Published May 1994, SCEC Contribution #66

We use the Harvard catalogue of seismic moment tensor solutions to investigate the statistical properties of incremental static stress caused by earthquakes. Using Okada's (1992) program for a point dislocation in a half-space, we compute normal and shear stress on nodal planes for each earthquake in the catalogue, as well as stress invariants in the focal zone of each event. These accumulated stress values are calculated at the location of any future reference earthquake (pre-stress) and then compared with the stress level measured at the same point after the event (post-stress).
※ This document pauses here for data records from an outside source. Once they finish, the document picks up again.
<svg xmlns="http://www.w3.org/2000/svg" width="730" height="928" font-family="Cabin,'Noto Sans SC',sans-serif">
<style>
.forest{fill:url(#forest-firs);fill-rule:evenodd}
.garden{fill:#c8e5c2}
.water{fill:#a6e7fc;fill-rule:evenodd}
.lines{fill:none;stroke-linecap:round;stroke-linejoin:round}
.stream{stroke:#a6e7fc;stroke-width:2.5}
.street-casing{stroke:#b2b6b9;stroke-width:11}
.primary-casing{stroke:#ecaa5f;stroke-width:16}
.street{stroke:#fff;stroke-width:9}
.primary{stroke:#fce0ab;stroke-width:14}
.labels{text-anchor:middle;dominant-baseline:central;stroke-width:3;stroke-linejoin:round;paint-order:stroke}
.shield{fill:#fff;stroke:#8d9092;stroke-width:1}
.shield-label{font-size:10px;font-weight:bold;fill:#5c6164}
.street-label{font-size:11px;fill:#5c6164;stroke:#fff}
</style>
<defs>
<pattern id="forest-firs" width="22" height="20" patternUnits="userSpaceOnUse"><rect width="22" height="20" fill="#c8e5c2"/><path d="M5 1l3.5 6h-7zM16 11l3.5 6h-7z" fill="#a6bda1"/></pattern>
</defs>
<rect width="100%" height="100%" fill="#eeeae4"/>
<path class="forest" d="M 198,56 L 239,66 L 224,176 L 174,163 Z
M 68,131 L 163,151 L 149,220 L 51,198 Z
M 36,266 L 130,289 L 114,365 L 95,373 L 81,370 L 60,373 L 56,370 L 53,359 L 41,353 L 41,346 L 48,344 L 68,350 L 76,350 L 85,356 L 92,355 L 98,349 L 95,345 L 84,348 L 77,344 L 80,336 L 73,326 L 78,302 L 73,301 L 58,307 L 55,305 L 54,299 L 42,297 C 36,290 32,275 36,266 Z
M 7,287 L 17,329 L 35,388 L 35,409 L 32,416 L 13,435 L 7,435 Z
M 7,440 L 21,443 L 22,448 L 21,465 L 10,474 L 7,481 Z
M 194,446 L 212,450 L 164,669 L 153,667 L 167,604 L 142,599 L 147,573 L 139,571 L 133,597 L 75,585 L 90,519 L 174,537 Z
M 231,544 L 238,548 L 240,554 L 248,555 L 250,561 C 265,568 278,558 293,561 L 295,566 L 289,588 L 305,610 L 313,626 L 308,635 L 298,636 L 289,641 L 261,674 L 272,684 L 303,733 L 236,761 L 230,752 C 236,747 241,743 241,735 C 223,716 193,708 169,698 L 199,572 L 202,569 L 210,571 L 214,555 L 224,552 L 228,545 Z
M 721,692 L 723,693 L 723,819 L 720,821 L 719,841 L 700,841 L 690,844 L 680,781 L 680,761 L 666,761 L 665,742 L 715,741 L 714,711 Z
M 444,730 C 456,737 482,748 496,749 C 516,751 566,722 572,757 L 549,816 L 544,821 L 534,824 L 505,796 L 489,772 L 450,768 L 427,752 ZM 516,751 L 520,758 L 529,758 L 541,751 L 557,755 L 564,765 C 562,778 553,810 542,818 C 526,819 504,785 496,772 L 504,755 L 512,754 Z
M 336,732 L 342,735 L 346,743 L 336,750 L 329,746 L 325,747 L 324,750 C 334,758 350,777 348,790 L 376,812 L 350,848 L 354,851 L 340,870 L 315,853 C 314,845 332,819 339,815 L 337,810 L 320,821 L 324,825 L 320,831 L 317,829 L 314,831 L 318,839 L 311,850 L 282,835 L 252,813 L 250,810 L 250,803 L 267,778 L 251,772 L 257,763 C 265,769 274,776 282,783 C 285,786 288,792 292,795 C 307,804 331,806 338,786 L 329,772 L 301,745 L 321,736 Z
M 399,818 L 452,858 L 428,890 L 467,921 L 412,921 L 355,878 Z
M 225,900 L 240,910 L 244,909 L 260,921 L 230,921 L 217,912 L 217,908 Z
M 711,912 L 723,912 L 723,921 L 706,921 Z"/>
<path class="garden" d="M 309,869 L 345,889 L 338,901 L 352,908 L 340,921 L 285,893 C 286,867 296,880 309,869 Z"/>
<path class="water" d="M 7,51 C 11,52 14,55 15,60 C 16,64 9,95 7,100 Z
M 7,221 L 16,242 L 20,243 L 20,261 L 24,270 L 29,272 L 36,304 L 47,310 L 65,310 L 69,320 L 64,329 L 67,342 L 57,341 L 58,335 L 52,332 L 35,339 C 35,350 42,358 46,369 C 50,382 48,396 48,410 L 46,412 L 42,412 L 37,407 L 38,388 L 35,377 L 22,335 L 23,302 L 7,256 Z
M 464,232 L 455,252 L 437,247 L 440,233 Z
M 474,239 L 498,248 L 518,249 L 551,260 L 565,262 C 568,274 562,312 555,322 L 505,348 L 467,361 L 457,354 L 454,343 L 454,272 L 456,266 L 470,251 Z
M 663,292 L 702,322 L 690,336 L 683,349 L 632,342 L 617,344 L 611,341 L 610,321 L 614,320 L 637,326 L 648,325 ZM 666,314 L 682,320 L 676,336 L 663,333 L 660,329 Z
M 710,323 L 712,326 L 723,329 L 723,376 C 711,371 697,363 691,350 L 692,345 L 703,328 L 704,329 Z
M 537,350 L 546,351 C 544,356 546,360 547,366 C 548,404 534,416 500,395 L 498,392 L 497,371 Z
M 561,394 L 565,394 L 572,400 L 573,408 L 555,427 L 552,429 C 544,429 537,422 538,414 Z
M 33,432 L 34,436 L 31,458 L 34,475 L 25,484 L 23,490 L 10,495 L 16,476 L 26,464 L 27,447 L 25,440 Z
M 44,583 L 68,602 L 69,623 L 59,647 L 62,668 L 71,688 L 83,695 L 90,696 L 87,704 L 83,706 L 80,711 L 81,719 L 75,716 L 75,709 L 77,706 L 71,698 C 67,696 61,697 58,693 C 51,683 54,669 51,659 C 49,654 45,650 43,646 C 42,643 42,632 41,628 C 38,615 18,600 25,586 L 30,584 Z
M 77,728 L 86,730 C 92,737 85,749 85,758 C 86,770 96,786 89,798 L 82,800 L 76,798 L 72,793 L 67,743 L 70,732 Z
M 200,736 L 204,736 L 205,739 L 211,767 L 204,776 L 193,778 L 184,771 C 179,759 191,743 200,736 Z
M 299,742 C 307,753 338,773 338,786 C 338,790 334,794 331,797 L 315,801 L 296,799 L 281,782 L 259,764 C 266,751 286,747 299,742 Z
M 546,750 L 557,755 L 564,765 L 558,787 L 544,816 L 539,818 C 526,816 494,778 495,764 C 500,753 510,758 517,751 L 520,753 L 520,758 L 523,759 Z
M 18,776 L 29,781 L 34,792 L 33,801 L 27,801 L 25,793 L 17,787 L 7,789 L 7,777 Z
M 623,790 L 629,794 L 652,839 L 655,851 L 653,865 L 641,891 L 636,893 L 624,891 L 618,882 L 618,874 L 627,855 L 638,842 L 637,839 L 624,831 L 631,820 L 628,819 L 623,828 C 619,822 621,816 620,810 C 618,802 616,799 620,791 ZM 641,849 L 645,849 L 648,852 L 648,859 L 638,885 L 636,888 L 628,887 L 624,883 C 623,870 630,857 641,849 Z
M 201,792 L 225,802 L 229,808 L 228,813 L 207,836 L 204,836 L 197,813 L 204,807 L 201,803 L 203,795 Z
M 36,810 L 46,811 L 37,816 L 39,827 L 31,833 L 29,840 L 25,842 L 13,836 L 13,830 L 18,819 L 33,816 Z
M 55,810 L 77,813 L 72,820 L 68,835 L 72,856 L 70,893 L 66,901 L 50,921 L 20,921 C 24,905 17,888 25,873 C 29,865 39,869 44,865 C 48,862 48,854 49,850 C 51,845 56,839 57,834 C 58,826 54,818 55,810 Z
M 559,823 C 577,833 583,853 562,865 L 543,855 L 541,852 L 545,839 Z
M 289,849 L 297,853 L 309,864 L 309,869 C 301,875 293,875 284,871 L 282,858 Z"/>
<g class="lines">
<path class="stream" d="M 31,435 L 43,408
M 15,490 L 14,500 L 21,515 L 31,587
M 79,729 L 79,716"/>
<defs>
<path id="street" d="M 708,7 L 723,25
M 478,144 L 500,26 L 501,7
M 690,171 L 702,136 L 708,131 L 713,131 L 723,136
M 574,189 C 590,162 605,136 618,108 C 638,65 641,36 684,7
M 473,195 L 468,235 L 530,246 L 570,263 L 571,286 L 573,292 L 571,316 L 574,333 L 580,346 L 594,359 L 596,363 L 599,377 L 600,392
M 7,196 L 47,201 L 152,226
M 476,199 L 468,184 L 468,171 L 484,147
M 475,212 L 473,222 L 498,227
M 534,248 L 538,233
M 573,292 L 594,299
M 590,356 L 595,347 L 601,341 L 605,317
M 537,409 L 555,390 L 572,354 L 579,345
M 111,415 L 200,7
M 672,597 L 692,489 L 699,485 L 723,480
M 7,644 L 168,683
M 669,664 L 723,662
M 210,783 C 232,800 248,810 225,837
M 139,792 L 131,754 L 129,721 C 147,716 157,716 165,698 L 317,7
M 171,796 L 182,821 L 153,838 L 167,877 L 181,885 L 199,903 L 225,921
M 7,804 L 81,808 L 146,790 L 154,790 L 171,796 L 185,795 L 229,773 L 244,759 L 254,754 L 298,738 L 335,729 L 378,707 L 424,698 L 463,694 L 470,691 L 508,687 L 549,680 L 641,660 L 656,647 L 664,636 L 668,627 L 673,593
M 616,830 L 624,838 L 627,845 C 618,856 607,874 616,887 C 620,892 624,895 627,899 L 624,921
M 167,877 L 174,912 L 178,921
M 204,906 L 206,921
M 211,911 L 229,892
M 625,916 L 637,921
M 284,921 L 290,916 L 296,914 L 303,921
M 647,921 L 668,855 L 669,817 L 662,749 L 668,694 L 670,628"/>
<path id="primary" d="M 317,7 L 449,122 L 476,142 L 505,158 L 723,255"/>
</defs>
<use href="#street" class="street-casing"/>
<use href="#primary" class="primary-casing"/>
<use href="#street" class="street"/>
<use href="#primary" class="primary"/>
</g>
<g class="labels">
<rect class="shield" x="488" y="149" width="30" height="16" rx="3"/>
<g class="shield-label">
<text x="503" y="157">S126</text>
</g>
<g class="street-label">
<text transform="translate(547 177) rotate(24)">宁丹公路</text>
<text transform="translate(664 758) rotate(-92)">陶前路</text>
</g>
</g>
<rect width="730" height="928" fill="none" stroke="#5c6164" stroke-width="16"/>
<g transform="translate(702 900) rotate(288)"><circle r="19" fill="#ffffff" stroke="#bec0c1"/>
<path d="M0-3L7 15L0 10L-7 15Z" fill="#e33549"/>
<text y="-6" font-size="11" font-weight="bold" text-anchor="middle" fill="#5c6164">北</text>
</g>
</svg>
Comparison of the statistical distributions for pre- and post-stress indicates that the normal stress level has little influence on an earthquake occurrence. On the other hand, the shear stress in the focal zone of an event is significantly higher before an earthquake than after that earthquake (the stress caused by the reference earthquake is not taken into account in this comparison). Earthquakes are more likely to be induced by incremental shear stress if the stress and the moment tensor of an ensuing event are consistent, i.e. the incremental stress has the same sign as the seismic moment tensor of the reference earthquake. Similar results are obtained if we compare the first and second pre- and post-stress invariants: earthquake triggering is not influenced by the average normal stress (first invariant); contrary to that, the average shear stress (second deviatoric invariant) is significantly larger before an earthquake than after it. the distribution of hypo-centres from the PDE catalogue confirms the above conclusions: the incremental stress caused by events in the Harvard list and measured at hypocentre locations of PDE events, is higher for the pre-stress shear component, but shows no significant difference for compressional/dilatational stresses. These findings, if interpreted in a typical framework of the Coulomb failure criterion, would suggest that the effective friction coefficient μ is close to zero. Since this effect is observed in various seismotectonic regions for shallow and intermediate earthquakes (with a depth of as much as 300 km), the conventional explanation for the low value of μ—high pore pressure—is less plausible. We conjecture that these results can be explained by the fractal pattern of earthquake fault geometry which is due to the fault self-organization in conditions of high lithostatic and tectonic shear stress.

Citation
Kagan, Y. Y. (1994). Incremental Stress and Earthquakes. Geophysical Journal International, 117(2), 345-364. doi: 10.1111/j.1365-246X.1994.tb03937.x.